Dalam era digital saat ini, penggunaan kecerdasan buatan (AI) di tempat kerja semakin meningkat. Menurut sebuah penelitian terbaru, hampir setengah dari pekerja yang menggunakan AI tanpa sadar melanggar aturan perusahaan. Hal ini menjadi kekhawatiran karena dapat berakibat serius terhadap karir dan kepercayaan perusahaan.
Penelitian ini mengungkapkan bahwa banyak pekerja tidak menyadari bahwa mereka melakukan kesalahan saat menggunakan AI, seperti ChatGPT, untuk menyelesaikan pekerjaan mereka. Beberapa dari mereka bahkan tanpa sadar membagikan data rahasia perusahaan atau informasi penting lainnya kepada pihak yang tidak berwenang.
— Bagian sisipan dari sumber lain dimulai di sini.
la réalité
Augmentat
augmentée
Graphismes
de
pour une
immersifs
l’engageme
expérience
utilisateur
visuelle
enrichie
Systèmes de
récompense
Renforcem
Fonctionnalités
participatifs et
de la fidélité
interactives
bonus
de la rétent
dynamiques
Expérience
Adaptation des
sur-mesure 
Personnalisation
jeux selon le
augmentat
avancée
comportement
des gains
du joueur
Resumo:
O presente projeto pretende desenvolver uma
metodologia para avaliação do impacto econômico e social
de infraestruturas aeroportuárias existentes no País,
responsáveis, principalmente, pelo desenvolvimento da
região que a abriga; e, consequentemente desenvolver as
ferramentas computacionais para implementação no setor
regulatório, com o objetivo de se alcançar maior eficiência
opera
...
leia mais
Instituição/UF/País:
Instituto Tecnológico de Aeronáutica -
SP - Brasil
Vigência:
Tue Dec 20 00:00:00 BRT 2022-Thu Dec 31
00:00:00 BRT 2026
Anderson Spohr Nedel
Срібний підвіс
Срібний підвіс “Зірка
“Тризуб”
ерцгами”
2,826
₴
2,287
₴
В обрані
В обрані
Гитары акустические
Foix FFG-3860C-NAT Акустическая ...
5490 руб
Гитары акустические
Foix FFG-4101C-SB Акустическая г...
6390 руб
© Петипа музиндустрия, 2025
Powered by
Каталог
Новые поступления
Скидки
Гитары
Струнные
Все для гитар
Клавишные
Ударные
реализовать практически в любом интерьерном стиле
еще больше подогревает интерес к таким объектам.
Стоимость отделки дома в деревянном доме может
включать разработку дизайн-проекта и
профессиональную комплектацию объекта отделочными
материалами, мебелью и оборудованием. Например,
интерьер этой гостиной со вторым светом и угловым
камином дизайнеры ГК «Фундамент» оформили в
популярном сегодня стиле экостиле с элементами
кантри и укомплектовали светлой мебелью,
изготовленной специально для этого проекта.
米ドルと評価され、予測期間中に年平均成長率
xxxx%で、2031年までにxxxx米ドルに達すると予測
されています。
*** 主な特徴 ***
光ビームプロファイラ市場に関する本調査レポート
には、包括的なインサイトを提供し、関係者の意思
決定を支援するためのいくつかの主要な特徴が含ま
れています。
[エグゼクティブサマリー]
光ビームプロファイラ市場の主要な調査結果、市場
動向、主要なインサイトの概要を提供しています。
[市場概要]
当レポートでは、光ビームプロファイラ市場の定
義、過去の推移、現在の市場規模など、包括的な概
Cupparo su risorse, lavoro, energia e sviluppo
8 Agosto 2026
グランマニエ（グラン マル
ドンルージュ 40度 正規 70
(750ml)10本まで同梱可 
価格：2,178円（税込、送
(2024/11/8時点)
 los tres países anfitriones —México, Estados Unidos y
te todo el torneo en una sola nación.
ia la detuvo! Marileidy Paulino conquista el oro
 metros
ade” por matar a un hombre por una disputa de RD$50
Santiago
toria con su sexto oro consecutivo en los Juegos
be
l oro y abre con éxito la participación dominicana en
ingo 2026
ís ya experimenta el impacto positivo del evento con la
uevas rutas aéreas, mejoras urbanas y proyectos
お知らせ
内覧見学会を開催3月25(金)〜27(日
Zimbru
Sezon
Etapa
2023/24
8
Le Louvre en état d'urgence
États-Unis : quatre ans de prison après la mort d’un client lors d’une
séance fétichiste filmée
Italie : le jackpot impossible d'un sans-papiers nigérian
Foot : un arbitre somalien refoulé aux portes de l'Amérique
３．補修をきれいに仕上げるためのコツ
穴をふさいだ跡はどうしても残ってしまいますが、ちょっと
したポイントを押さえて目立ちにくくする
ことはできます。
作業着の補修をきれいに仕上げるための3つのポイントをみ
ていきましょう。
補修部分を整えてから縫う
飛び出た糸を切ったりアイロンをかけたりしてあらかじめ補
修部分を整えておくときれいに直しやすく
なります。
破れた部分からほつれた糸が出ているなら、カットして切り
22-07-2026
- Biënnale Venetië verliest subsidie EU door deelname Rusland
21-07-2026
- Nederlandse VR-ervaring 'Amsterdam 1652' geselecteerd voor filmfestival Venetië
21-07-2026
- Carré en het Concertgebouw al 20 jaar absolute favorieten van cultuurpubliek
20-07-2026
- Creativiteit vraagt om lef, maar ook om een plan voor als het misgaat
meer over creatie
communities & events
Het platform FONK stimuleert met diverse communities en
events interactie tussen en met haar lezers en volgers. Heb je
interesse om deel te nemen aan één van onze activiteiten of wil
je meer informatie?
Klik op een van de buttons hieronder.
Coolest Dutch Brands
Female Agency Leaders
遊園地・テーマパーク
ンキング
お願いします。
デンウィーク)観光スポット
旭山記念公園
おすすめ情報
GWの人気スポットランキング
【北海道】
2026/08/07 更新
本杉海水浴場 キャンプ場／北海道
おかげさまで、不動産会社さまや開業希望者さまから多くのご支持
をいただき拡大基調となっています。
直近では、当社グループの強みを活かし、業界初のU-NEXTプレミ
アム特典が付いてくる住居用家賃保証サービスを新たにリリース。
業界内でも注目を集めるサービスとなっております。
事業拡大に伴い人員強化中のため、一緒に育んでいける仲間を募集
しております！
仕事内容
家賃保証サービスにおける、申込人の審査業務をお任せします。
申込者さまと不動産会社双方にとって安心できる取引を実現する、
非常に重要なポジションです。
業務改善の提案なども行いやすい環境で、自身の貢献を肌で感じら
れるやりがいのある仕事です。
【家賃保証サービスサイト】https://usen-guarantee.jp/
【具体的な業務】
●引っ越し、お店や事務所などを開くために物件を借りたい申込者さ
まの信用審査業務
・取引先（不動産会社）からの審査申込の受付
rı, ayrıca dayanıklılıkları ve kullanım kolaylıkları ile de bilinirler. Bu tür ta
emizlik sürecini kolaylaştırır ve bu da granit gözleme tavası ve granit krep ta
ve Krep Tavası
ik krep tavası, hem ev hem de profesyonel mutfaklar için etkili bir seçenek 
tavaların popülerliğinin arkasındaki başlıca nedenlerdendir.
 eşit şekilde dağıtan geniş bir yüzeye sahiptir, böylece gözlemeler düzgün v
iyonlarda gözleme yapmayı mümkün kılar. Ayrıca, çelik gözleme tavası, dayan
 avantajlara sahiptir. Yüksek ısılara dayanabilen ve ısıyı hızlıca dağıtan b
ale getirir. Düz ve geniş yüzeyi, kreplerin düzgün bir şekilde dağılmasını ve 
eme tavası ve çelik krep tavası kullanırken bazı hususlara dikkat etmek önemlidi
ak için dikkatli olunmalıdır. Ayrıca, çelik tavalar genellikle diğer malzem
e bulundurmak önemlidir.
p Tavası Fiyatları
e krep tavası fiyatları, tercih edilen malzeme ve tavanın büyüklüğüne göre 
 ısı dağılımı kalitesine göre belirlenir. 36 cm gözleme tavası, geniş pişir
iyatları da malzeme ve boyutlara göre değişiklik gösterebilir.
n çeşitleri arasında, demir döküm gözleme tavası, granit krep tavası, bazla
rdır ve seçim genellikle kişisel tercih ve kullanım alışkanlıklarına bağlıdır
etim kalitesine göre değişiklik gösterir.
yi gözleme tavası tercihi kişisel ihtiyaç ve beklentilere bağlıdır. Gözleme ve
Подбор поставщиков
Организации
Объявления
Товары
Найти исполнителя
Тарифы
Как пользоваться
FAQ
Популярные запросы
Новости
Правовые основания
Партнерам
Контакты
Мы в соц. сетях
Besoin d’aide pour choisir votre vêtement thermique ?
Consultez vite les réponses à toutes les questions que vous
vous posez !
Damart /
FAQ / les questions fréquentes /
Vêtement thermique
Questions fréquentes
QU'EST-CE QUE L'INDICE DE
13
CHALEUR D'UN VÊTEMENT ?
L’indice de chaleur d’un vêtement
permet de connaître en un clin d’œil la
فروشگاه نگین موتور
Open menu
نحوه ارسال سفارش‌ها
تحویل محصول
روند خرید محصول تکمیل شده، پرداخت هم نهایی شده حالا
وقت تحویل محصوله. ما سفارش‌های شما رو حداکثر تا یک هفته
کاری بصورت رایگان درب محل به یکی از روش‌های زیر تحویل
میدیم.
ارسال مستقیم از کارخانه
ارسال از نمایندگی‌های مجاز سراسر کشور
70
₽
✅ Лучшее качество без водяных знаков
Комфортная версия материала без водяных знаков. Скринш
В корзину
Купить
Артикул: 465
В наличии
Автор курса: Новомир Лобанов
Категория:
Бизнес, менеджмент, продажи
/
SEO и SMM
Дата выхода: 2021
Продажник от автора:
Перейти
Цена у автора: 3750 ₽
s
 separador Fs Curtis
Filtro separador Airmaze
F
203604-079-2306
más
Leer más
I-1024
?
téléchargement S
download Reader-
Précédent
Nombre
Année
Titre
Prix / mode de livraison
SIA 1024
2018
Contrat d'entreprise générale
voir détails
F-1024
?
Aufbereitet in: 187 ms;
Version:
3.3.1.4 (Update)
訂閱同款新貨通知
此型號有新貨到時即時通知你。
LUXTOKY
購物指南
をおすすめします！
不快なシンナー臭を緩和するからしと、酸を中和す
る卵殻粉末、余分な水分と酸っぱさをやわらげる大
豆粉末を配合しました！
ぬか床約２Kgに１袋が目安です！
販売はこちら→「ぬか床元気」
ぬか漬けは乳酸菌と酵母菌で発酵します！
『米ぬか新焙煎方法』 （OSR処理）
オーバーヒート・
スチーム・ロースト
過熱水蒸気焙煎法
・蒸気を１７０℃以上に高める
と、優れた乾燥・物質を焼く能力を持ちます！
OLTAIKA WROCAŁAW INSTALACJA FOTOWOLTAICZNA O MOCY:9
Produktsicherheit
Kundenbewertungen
Lebih buruk lagi, ada pekerja yang meniru hasil dari AI dan mengklaimnya sebagai karya mereka sendiri. Tindakan ini dapat merusak kepercayaan antara pekerja dan manajemen, serta dengan klien yang mereka layani.
Dalam pasar kerja yang sangat kompetitif, kesalahan-kesalahan ini bisa berujung pada pemecatan atau kerugian profesional yang besar. Oleh karena itu, sangat penting bagi pekerja untuk memahami aturan dan batasan penggunaan AI di tempat kerja.
Para ahli menyarankan agar perusahaan dan pekerja sama-sama belajar tentang bagaimana menggunakan AI secara benar dan bertanggung jawab. Jika tidak, risiko kehilangan pekerjaan atau reputasi bisa saja terjadi.
Bagi kamu yang sering menggunakan AI di tempat kerja, ada baiknya untuk membaca panduan dan informasi penting yang tersedia. Sebaiknya, pelajari terlebih dahulu apa saja larangan dan risiko yang bisa muncul agar tidak menyesal di kemudian hari.